#### [Exercise aim]
In the records below, find the line holding "remote control: none" and the line holding "dish sponge: none". Set down both, with every line between them, exactly.
━━━ Exercise inputs ━━━
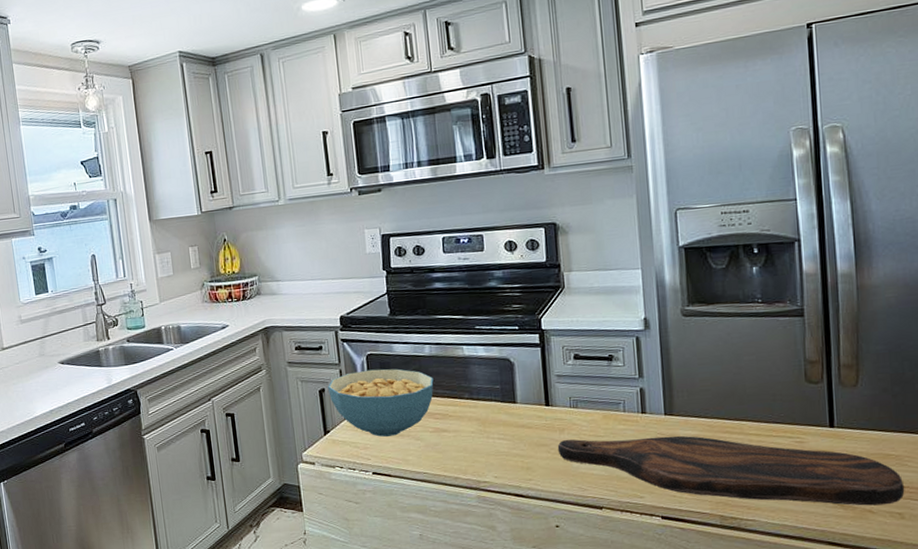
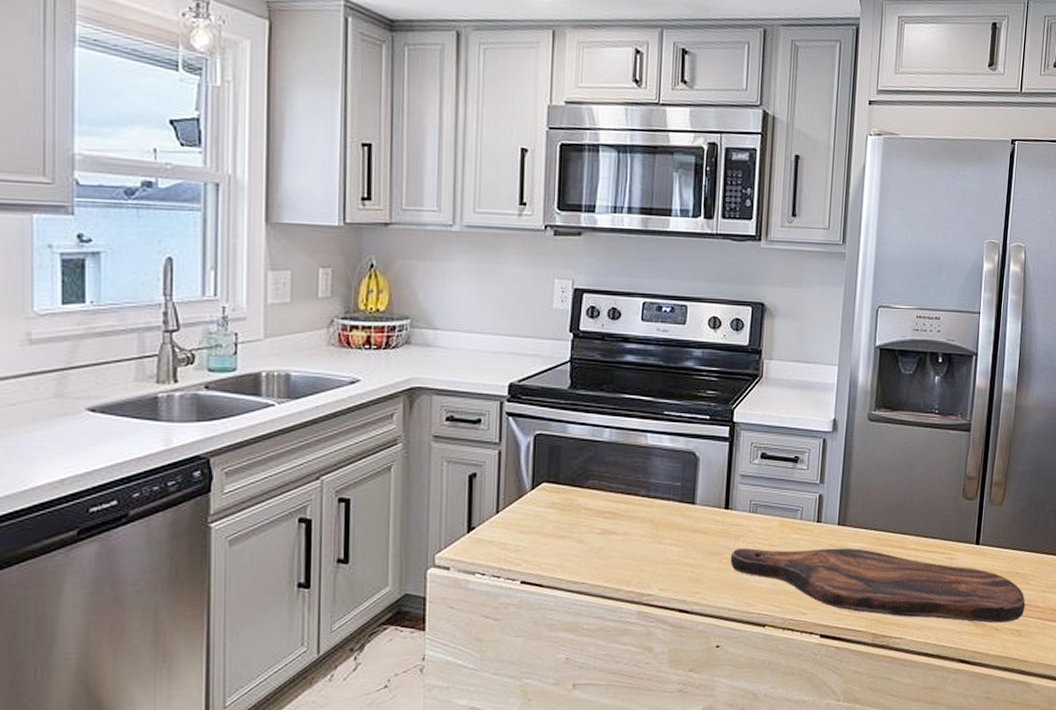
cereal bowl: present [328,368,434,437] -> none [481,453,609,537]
━━━
━━━ Exercise inputs ━━━
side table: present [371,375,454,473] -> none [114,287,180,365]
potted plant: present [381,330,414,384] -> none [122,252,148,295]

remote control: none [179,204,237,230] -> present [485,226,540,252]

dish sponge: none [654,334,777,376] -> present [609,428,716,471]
━━━
#### [Answer for the task]
remote control: none [179,204,237,230] -> present [485,226,540,252]

dish sponge: none [654,334,777,376] -> present [609,428,716,471]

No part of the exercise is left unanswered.